Brief A:
In the passage on Americans who stopped working during the pandemic, which group has seen a much sharper drop in labor force participation than prime-age adults?
Brief B:
Continue the passage on Americans who stopped working during the pandemic, starting after its last sentence.

Provided text:
::::::::::
And remote work wasn't the only thing many Americans learned to do during the pandemic. Many others, perhaps millions, learned to do something different — namely, not work at all.

A vast majority of workers idled by pandemic restrictions will go back to work — mainly out of sheer necessity, but also because for many, work is a source of meaning in their lives. However, forced unemployment gave a significant number of Americans a chance to discover both that they really disliked their jobs and that they can manage financially without them, even without special government aid. Such workers won't be going back.

This is probably especially true among older workers, who have seen a much sharper drop in labor force participation than prime-age adults:

Will older workers come back?FRED

Many of these older workers were planning to retire fairly soon anyway; now they've learned that retirement is a better experience, and the extra money they can earn by working longer is worth less in life satisfaction than they realized. So the pandemic didn't just provide infant-industry protection to remote work; it also provided infant-industry protection to nonwork among certain groups.
::::::::::
Information given:
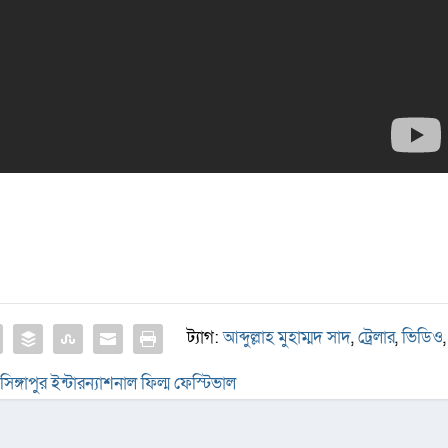
ট্যাগ:
আব্দুল্লাহ মুহাম্মদ সাদ
,
ট্রেলার
,
ভিডিও
,
সিঙ্গাপুর ইন্টারন্যাশনাল ফিল্ম ফেস্টিভাল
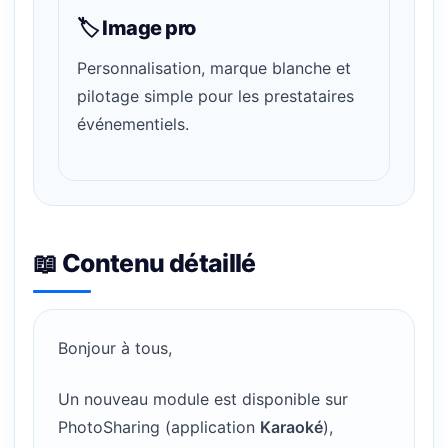
🏷️ Image pro
Personnalisation, marque blanche et
pilotage simple pour les prestataires
événementiels.
📖 Contenu détaillé
Bonjour à tous,
Un nouveau module est disponible sur
PhotoSharing (application
Karaoké
),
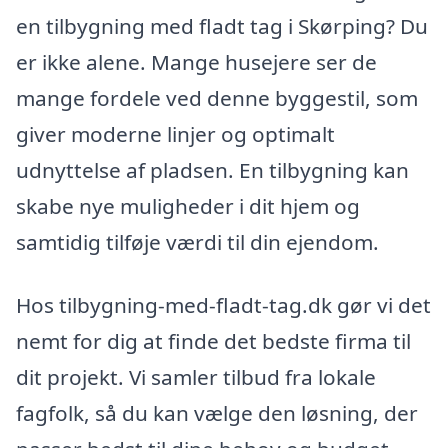
en tilbygning med fladt tag i Skørping? Du
er ikke alene. Mange husejere ser de
mange fordele ved denne byggestil, som
giver moderne linjer og optimalt
udnyttelse af pladsen. En tilbygning kan
skabe nye muligheder i dit hjem og
samtidig tilføje værdi til din ejendom.
Hos tilbygning-med-fladt-tag.dk gør vi det
nemt for dig at finde det bedste firma til
dit projekt. Vi samler tilbud fra lokale
fagfolk, så du kan vælge den løsning, der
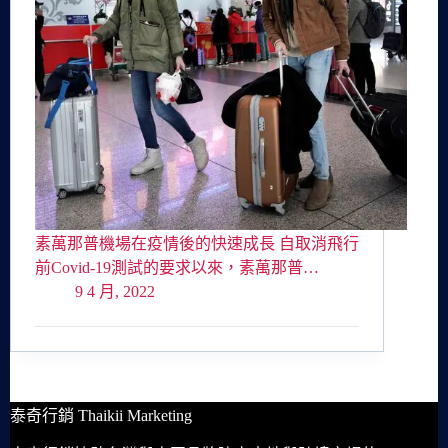
素萬那普機場在疫情後的快速成長 自取消飛行
前Covid-19測試的要求以來，素萬那普…
9 4 月, 2022
泰奇行銷 Thaikii Marketing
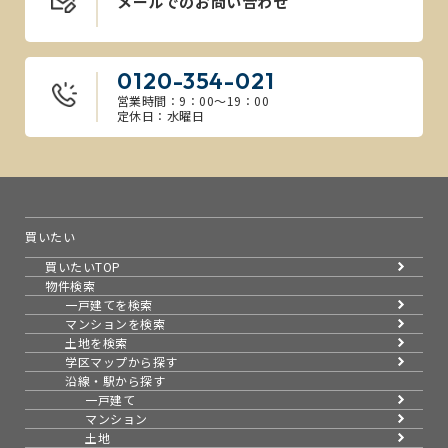
メールでのお問い合わせ
0120-354-021
営業時間：9：00～19：00
定休日：水曜日
買いたい
買いたいTOP
物件検索
一戸建てを検索
マンションを検索
土地を検索
学区マップから探す
沿線・駅から探す
一戸建て
マンション
土地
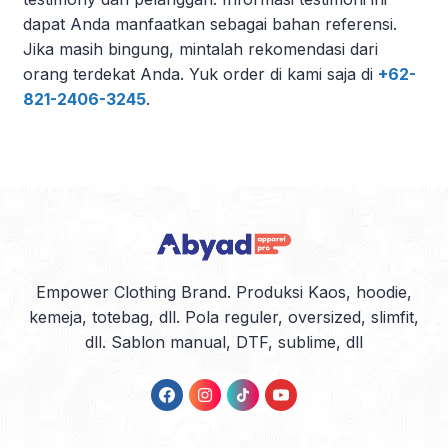
dapat Anda manfaatkan sebagai bahan referensi.
Jika masih bingung, mintalah rekomendasi dari
orang terdekat Anda. Yuk order di kami saja di
+62-
821-2406-3245
.
Empower Clothing Brand. Produksi Kaos, hoodie,
kemeja, totebag, dll. Pola reguler, oversized, slimfit,
dll. Sablon manual, DTF, sublime, dll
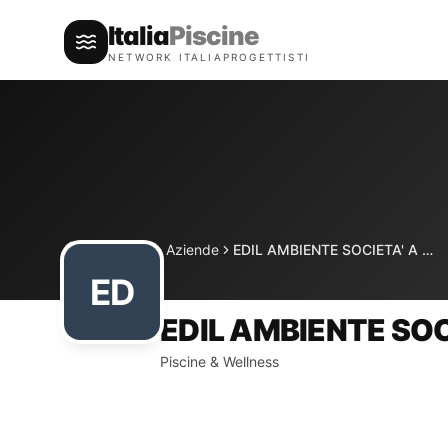
Italia
Piscine
NETWORK ITALIAPROGETTISTI
Directory
Aziende
EDIL AMBIENTE SOCIETA' A RESPONSABILITA' LIMITATA
Home
ED
EDIL AMBIENTE SOC
Piscine & Wellness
::::::::::
Reply A:
Older workers.

Reply B:
And all of this is OK! The purpose of the economy isn't to maximize G.D.P.; it is to make our lives better. The time saved and aggravation avoided when people telework rather than fight traffic to get to and from the office isn't counted in G.D.P., but it represents a real gain. And though the increased life satisfaction some people get by retiring early and spending more time at home actually comes at the expense of G.D.P., it makes the nation richer in what matters.

So the post-Covid-19 economy will look different from what we had before: There will probably be a glut of office space, and total employment will probably be a bit lower — Goldman Sachs estimates by around one million — than it would have been otherwise, because of early retirement. But these changes will, on the whole, be good things: The pandemic was deadly and costly, but one small compensation is that it gave us a chance to think, work and live differently.